I suppose it’s just the thing about this nebulous “post-dubstep” sound that’s not any one set thing. We’re all just a bit confused in London. People who were heavily influenced by dubstep but also understood Funky and grew up listening to R+B and Garage and make our music out of all these bits. Our music gets played at 2am and it seems to make sense then.
How does the life of a DJ affect your music?
I live at night! I work at night, make beats and sleep during the day. It gets really disorientating actually – you never know what city you’re in because all dancefloors look the same. You get kind of hypnotised by the lights, and you do end up thinking … “Where am I again?”
I heard you talk about hallucinating during a Kode9 DJ set recently.
Yeah! It started when I listened to Glassjaw. That song, Siberian Kiss? It changed the way I felt about music. It made me just melt. And that’s the feeling I got that time when I heard Kode9 play – he was just building and building and building and then it just dropped, and that shock just shook me. The green lights framing him and I just heard these echoes of old warehouse raves and I thought he was a being from outer space.
You DJ a great deal. Do you ever think about playing a more live set?

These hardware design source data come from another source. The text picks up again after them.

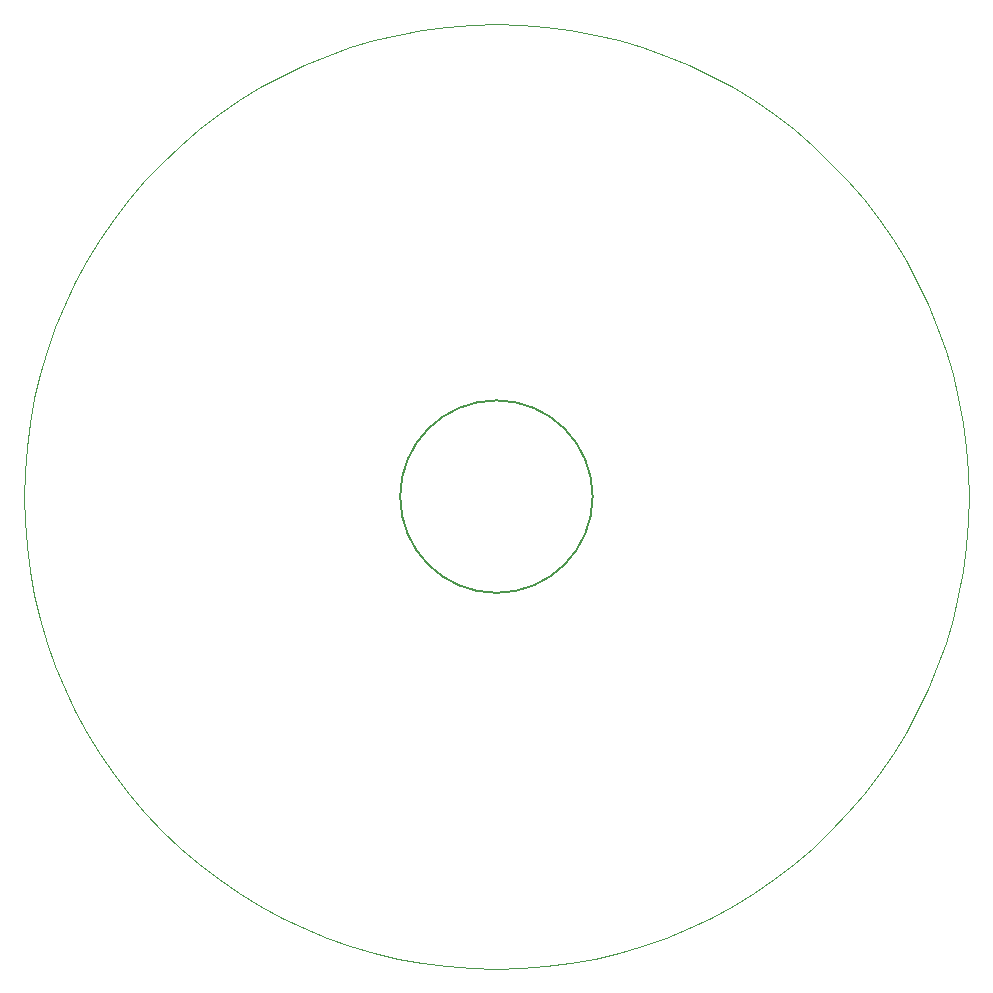
<source format=gbr>
%TF.GenerationSoftware,KiCad,Pcbnew,7.0.5.1-1-g8f565ef7f0-dirty-deb11*%
%TF.CreationDate,2023-07-01T18:37:16+00:00*%
%TF.ProjectId,USTTHUNDERMILLPCB03,55535454-4855-44e4-9445-524d494c4c50,rev?*%
%TF.SameCoordinates,Original*%
%TF.FileFunction,Profile,NP*%
%FSLAX46Y46*%
G04 Gerber Fmt 4.6, Leading zero omitted, Abs format (unit mm)*
G04 Created by KiCad (PCBNEW 7.0.5.1-1-g8f565ef7f0-dirty-deb11) date 2023-07-01 18:37:16*
%MOMM*%
%LPD*%
G01*
G04 APERTURE LIST*
%TA.AperFunction,Profile*%
%ADD10C,0.200000*%
%TD*%
%TA.AperFunction,Profile*%
%ADD11C,0.050000*%
%TD*%
G04 APERTURE END LIST*
D10*
X8150000Y0D02*
G75*
G03*
X8150000Y0I-8150000J0D01*
G01*
D11*
X2093441Y39945195D02*
X4181140Y39780896D01*
X6257377Y39507496D01*
X8316467Y39125897D01*
X10352798Y38636998D01*
X12360698Y38042298D01*
X14334701Y37343197D01*
X16269500Y36541798D01*
X18159599Y35640297D01*
X20000000Y34640999D01*
X21785598Y33546801D01*
X23511398Y32360701D01*
X25172798Y31085801D01*
X26765197Y29725800D01*
X28284301Y28284300D01*
X29725799Y26765200D01*
X31085800Y25172801D01*
X32360702Y23511401D01*
X33546798Y21785601D01*
X34640998Y20000000D01*
X35640304Y18159600D01*
X36541801Y16269501D01*
X37343200Y14334700D01*
X38042297Y12360699D01*
X38637001Y10352799D01*
X39125900Y8316472D01*
X39507499Y6257382D01*
X39780899Y4181141D01*
X39945205Y2093442D01*
X40000000Y0D01*
X39945190Y-2093448D01*
X39780899Y-4181148D01*
X39507492Y-6257385D01*
X39125900Y-8316474D01*
X38636993Y-10352806D01*
X38042297Y-12360706D01*
X37343200Y-14334709D01*
X36541793Y-16269508D01*
X35640296Y-18159606D01*
X34640998Y-20000007D01*
X33546798Y-21785606D01*
X32360702Y-23511405D01*
X31085800Y-25172805D01*
X29725799Y-26765205D01*
X28284301Y-28284309D01*
X26765197Y-29725807D01*
X25172798Y-31085807D01*
X23511398Y-32360702D01*
X21785598Y-33546806D01*
X20000000Y-34641006D01*
X18159599Y-35640304D01*
X16269500Y-36541809D01*
X14334701Y-37343200D01*
X12360698Y-38042304D01*
X10352798Y-38637008D01*
X8316467Y-39125900D01*
X6257377Y-39507507D01*
X4181140Y-39780899D01*
X2093441Y-39945205D01*
X0Y-40000000D01*
X-2093445Y-39945190D01*
X-4181145Y-39780899D01*
X-6257386Y-39507492D01*
X-8316475Y-39125900D01*
X-10352807Y-38636993D01*
X-12360707Y-38042297D01*
X-14334706Y-37343200D01*
X-16269507Y-36541793D01*
X-18159607Y-35640296D01*
X-20000006Y-34640998D01*
X-21785607Y-33546798D01*
X-23511406Y-32360702D01*
X-25172806Y-31085800D01*
X-26765206Y-29725799D01*
X-28284306Y-28284301D01*
X-29725806Y-26765197D01*
X-31085806Y-25172798D01*
X-32360707Y-23511398D01*
X-33546807Y-21785598D01*
X-34641007Y-20000000D01*
X-35640305Y-18159599D01*
X-36541806Y-16269500D01*
X-37343205Y-14334701D01*
X-38042305Y-12360698D01*
X-38637005Y-10352798D01*
X-39125905Y-8316467D01*
X-39507504Y-6257377D01*
X-39780903Y-4181140D01*
X-39945202Y-2093441D01*
X-40000000Y0D01*
X-39945202Y2093445D01*
X-39780903Y4181145D01*
X-39507504Y6257386D01*
X-39125905Y8316475D01*
X-38637005Y10352807D01*
X-38042305Y12360707D01*
X-37343205Y14334706D01*
X-36541806Y16269507D01*
X-35640305Y18159607D01*
X-34641003Y20000006D01*
X-33546803Y21785607D01*
X-32360703Y23511406D01*
X-31085803Y25172806D01*
X-29725802Y26765206D01*
X-28284302Y28284306D01*
X-26765202Y29725806D01*
X-25172802Y31085806D01*
X-23511403Y32360707D01*
X-21785603Y33546807D01*
X-20000002Y34641007D01*
X-18159602Y35640305D01*
X-16269501Y36541806D01*
X-14334702Y37343205D01*
X-12360701Y38042305D01*
X-10352799Y38637005D01*
X-8316472Y39125905D01*
X-6257382Y39507504D01*
X-4181141Y39780903D01*
X-2093442Y39945202D01*
X0Y40000000D01*
X2093441Y39945195D01*
M02*

</source>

I do! I see DJing as my live show. I’m not just there to play some big tunes, I really seeing it as a way of expressing myself. In fact, whenever I play, my first songs are often quite aggressively different to the usual ones. Me and Kode have competitions about who can clear the dancefloor first! I’ll get a text from him saying “I WIN!!!” and I’ll write “No you haven’t”
Ha! I often clear dancefloors when I DJ too. What are your tips to stop people dancing?
Cheesy R&B. Early Madonna does the trick as well. You’ve just got fly the flag, haven’t you? Say to the crowd “This is where I’m going, hope you can come too.”
Your songs are very close to R+B in their emotional weight as well s their sonic stuff, but don’t feature vocals. Is there a definite idea to make your synths “sing?”
Personally I’m not that great at talking or that good socially, which is why I make music I suppose. Laptop music attracts loners really! Music really is our way of talking. And I do want to pack it full of melody and emotion but I write much more instinctually than anything as thought out as that, and melody is just how I express what’s happening in my head. It just comes out like that.